Several Indian startups have
attracted global interest and investment in areas such as cloud computing and
customer service. Many others are focusing on applying AI to urgent problems of
the developing world. Supernova AI is one such example: This app makes English
tuition affordable to all Indians who lack access to good schools and want to
master their English speaking skills. It is indeed growing at a clip.
Similarly, telemedicine and AI triage chatbots are expanding rapidly. It is
thus evident from the foregoing that India is focusing more on applications.

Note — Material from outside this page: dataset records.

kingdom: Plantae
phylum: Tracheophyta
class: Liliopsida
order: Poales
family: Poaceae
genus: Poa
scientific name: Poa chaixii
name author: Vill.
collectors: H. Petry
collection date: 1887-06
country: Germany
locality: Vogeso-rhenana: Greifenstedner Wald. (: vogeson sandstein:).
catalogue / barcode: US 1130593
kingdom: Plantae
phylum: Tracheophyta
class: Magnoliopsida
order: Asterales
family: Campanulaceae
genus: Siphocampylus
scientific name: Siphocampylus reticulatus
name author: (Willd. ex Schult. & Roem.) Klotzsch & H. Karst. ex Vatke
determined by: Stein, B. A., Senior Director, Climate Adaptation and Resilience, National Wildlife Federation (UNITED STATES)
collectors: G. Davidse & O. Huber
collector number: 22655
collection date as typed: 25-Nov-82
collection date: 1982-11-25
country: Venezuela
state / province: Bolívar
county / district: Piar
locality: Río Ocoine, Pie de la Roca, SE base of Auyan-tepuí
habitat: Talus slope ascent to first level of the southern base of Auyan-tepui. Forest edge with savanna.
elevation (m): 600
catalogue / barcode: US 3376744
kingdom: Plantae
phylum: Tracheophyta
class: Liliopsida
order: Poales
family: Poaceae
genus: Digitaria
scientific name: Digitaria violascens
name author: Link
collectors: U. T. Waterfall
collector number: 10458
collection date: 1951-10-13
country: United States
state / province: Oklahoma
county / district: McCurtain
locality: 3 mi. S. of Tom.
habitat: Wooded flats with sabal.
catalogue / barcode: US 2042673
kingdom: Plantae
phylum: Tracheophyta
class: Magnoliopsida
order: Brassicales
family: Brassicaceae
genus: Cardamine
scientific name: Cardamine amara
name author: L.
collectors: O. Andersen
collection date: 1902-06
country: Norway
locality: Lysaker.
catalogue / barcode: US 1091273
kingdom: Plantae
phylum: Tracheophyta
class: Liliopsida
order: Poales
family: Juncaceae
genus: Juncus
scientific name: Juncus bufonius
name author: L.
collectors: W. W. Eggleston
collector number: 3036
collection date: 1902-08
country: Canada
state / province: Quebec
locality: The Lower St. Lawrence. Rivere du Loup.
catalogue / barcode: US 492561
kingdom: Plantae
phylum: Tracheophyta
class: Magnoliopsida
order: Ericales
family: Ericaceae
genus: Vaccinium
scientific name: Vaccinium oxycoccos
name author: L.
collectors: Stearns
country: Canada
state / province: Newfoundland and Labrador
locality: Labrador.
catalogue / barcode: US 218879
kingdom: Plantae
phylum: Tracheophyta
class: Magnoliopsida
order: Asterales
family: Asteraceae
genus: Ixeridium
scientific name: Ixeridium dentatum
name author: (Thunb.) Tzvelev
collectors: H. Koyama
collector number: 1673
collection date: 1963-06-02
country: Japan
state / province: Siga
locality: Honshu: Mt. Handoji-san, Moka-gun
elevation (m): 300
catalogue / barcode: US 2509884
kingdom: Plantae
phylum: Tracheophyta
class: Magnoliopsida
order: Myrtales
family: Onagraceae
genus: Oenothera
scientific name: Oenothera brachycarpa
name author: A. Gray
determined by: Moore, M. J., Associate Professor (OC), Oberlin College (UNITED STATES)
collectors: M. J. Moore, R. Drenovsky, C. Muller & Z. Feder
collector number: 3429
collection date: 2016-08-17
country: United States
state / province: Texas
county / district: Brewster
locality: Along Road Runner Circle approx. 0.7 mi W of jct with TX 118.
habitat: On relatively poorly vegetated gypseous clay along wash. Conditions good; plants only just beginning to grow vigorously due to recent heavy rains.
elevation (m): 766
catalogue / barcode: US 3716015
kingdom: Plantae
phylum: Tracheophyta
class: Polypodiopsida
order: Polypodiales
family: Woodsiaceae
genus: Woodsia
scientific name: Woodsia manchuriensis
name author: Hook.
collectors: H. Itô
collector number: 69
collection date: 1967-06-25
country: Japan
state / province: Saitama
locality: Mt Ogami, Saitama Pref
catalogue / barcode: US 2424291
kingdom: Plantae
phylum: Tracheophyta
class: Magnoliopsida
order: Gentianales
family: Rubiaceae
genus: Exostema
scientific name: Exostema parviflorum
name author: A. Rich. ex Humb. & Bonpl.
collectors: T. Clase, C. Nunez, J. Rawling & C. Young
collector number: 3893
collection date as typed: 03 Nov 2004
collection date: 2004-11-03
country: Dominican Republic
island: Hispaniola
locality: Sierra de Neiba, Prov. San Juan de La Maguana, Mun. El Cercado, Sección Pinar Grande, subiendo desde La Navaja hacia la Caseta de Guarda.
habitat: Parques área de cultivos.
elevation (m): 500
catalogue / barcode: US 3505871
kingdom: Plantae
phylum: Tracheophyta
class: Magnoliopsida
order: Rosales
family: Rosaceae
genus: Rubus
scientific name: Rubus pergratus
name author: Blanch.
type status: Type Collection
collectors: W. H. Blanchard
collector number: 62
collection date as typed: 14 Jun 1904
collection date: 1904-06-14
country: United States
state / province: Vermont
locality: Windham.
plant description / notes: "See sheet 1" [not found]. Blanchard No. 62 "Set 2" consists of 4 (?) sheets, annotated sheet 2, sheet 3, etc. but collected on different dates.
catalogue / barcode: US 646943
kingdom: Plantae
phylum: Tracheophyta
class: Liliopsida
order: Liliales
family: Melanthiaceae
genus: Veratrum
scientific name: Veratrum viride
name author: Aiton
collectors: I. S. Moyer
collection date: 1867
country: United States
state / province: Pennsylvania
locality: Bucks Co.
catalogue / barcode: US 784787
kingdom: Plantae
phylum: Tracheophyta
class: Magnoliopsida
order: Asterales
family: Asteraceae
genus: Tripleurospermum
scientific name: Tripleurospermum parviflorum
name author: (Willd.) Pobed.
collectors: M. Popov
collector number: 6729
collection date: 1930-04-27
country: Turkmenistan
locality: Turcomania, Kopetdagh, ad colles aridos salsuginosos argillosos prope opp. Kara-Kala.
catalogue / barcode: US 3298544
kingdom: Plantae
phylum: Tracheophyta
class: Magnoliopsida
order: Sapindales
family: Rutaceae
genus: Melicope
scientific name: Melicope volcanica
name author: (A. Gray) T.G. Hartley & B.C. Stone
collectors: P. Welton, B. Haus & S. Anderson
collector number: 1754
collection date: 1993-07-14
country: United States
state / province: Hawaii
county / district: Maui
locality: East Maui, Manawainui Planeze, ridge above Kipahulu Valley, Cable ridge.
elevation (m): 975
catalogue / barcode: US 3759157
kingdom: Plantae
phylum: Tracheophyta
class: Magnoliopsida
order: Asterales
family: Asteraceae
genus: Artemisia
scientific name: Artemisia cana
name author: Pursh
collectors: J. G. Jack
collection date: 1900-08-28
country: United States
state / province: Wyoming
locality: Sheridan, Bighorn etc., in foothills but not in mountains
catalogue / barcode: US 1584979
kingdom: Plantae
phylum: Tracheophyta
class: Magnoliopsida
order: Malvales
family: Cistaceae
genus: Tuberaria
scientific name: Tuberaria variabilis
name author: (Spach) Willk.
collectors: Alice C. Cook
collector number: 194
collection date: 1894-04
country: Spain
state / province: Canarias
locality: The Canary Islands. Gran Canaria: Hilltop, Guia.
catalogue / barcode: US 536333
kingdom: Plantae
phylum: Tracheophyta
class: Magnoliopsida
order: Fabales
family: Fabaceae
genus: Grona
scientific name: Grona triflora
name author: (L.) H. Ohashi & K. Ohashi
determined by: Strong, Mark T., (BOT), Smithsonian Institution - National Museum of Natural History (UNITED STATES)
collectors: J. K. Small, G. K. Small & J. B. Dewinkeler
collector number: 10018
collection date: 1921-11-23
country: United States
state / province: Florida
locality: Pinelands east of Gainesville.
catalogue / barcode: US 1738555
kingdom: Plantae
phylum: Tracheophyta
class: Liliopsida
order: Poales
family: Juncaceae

That said, given the way in which
frontier models are galloping along, one may wonder whether such indigenous
apps will remain effective in the long run. Secondly, the cost of producing
such apps may also become a veritable question. But Chaudhuri of ORF argues
that many such uses will not require expensive “bleeding-edge models”. In other
words, what all these developments point to is: Indian companies will have to
learn how to apply AI frugally.
That is one side of India’s AI story.
The other side is the abundance of enthusiastic and talented techies who are
eager to work out how AI can be harnessed, as is evident from the presence of a
quarter of a million attendees at the summit. Secondly, massive investments of
around $200 bn are in the pipeline from Google, Amazon Web Services, Adani and
Reliance, etc., to expand data centres’ capacity —the infrastructure meant to
help India become an AI superpower—in the country from 1.5 GW in 2025 to 8-10
GW by 2030. Similarly, Microsoft has plans to invest about $20 bn in AI
infrastructure in the country over the next few years. Of course, it is not
clear whether India will benefit from these data centres, though Jensen Huang
of Nvidia argues that they could be as good for India’s economy as the
internet.
All these developments, plus a
vast STEM talent pool of about 15% of the global AI workforce, are likely to
augur well for India to become a member of the top-three global AI superpower
group. Nevertheless, to reduce the gap with the US and China, India must
increase its financial commitment for R&D, infrastructure development and
talent retention. As Sundar Pichai, CEO of Google and Alphabet, who
participated in the summit, said in an interview with the Economic Times, “…
the scale of the opportunity it [India] has with AI is immense.”